-- Requirement --
Render the lines below as a Markdown table with two columns, No. and Line, giving each line its own numbered row and leaving out blank lines.

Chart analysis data
BEGIN
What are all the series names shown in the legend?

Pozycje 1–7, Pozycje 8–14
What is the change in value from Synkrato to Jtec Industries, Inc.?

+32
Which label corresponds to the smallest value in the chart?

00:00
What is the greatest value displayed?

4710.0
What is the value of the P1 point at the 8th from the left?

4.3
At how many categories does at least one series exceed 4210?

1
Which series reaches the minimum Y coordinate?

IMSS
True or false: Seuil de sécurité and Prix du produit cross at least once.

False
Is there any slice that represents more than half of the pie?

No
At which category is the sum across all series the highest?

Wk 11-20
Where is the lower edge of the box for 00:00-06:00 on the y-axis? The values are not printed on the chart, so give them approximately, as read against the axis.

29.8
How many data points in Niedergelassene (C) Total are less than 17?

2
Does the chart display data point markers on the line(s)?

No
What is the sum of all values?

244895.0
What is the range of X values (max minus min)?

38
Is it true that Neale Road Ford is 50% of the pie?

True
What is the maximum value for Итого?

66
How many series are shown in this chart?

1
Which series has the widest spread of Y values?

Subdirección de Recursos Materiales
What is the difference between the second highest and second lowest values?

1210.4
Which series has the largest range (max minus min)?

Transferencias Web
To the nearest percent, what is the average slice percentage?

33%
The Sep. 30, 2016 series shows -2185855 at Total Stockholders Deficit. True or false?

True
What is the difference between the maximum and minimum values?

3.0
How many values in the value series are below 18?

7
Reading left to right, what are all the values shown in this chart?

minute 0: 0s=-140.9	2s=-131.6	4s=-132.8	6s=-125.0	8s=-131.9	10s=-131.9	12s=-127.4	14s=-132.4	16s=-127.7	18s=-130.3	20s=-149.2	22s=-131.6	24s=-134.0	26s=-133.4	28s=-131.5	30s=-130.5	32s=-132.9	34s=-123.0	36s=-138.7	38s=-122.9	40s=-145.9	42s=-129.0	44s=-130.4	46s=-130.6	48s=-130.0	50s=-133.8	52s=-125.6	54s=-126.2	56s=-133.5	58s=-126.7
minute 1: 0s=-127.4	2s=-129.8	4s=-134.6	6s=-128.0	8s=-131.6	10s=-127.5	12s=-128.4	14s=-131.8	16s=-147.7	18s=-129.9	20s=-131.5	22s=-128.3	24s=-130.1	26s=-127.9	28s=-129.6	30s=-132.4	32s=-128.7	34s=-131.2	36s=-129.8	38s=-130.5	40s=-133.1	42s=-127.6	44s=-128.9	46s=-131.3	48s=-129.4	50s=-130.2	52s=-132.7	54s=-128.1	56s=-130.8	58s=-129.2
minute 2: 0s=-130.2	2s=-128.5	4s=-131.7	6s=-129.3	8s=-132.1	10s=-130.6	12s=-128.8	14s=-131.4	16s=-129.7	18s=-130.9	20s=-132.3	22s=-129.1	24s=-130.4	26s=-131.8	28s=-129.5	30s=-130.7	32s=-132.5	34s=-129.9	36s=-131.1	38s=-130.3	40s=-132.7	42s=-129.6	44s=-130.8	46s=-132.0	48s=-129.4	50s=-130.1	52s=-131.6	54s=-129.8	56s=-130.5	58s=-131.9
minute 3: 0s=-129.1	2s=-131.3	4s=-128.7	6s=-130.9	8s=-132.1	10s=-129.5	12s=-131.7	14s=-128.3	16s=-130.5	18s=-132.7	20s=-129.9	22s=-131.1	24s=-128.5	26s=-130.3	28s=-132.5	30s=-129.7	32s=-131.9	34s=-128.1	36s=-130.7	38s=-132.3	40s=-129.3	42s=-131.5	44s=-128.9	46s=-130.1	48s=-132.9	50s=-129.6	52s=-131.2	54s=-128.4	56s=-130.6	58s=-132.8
END
-- Response box --
| No. | Line |
|---|---|
| 1 | What are all the series names shown in the legend? |
| 2 | Pozycje 1–7, Pozycje 8–14 |
| 3 | What is the change in value from Synkrato to Jtec Industries, Inc.? |
| 4 | +32 |
| 5 | Which label corresponds to the smallest value in the chart? |
| 6 | 00:00 |
| 7 | What is the greatest value displayed? |
| 8 | 4710.0 |
| 9 | What is the value of the P1 point at the 8th from the left? |
| 10 | 4.3 |
| 11 | At how many categories does at least one series exceed 4210? |
| 12 | 1 |
| 13 | Which series reaches the minimum Y coordinate? |
| 14 | IMSS |
| 15 | True or false: Seuil de sécurité and Prix du produit cross at least once. |
| 16 | False |
| 17 | Is there any slice that represents more than half of the pie? |
| 18 | No |
| 19 | At which category is the sum across all series the highest? |
| 20 | Wk 11-20 |
| 21 | Where is the lower edge of the box for 00:00-06:00 on the y-axis? The values are not printed on the chart, so give them approximately, as read against the axis. |
| 22 | 29.8 |
| 23 | How many data points in Niedergelassene (C) Total are less than 17? |
| 24 | 2 |
| 25 | Does the chart display data point markers on the line(s)? |
| 26 | No |
| 27 | What is the sum of all values? |
| 28 | 244895.0 |
| 29 | What is the range of X values (max minus min)? |
| 30 | 38 |
| 31 | Is it true that Neale Road Ford is 50% of the pie? |
| 32 | True |
| 33 | What is the maximum value for Итого? |
| 34 | 66 |
| 35 | How many series are shown in this chart? |
| 36 | 1 |
| 37 | Which series has the widest spread of Y values? |
| 38 | Subdirección de Recursos Materiales |
| 39 | What is the difference between the second highest and second lowest values? |
| 40 | 1210.4 |
| 41 | Which series has the largest range (max minus min)? |
| 42 | Transferencias Web |
| 43 | To the nearest percent, what is the average slice percentage? |
| 44 | 33% |
| 45 | The Sep. 30, 2016 series shows -2185855 at Total Stockholders Deficit. True or false? |
| 46 | True |
| 47 | What is the difference between the maximum and minimum values? |
| 48 | 3.0 |
| 49 | How many values in the value series are below 18? |
| 50 | 7 |
| 51 | Reading left to right, what are all the values shown in this chart? |
| 52 | minute 0: 0s=-140.9	2s=-131.6	4s=-132.8	6s=-125.0	8s=-131.9	10s=-131.9	12s=-127.4	14s=-132.4	16s=-127.7	18s=-130.3	20s=-149.2	22s=-131.6	24s=-134.0	26s=-133.4	28s=-131.5	30s=-130.5	32s=-132.9	34s=-123.0	36s=-138.7	38s=-122.9	40s=-145.9	42s=-129.0	44s=-130.4	46s=-130.6	48s=-130.0	50s=-133.8	52s=-125.6	54s=-126.2	56s=-133.5	58s=-126.7 |
| 53 | minute 1: 0s=-127.4	2s=-129.8	4s=-134.6	6s=-128.0	8s=-131.6	10s=-127.5	12s=-128.4	14s=-131.8	16s=-147.7	18s=-129.9	20s=-131.5	22s=-128.3	24s=-130.1	26s=-127.9	28s=-129.6	30s=-132.4	32s=-128.7	34s=-131.2	36s=-129.8	38s=-130.5	40s=-133.1	42s=-127.6	44s=-128.9	46s=-131.3	48s=-129.4	50s=-130.2	52s=-132.7	54s=-128.1	56s=-130.8	58s=-129.2 |
| 54 | minute 2: 0s=-130.2	2s=-128.5	4s=-131.7	6s=-129.3	8s=-132.1	10s=-130.6	12s=-128.8	14s=-131.4	16s=-129.7	18s=-130.9	20s=-132.3	22s=-129.1	24s=-130.4	26s=-131.8	28s=-129.5	30s=-130.7	32s=-132.5	34s=-129.9	36s=-131.1	38s=-130.3	40s=-132.7	42s=-129.6	44s=-130.8	46s=-132.0	48s=-129.4	50s=-130.1	52s=-131.6	54s=-129.8	56s=-130.5	58s=-131.9 |
| 55 | minute 3: 0s=-129.1	2s=-131.3	4s=-128.7	6s=-130.9	8s=-132.1	10s=-129.5	12s=-131.7	14s=-128.3	16s=-130.5	18s=-132.7	20s=-129.9	22s=-131.1	24s=-128.5	26s=-130.3	28s=-132.5	30s=-129.7	32s=-131.9	34s=-128.1	36s=-130.7	38s=-132.3	40s=-129.3	42s=-131.5	44s=-128.9	46s=-130.1	48s=-132.9	50s=-129.6	52s=-131.2	54s=-128.4	56s=-130.6	58s=-132.8 |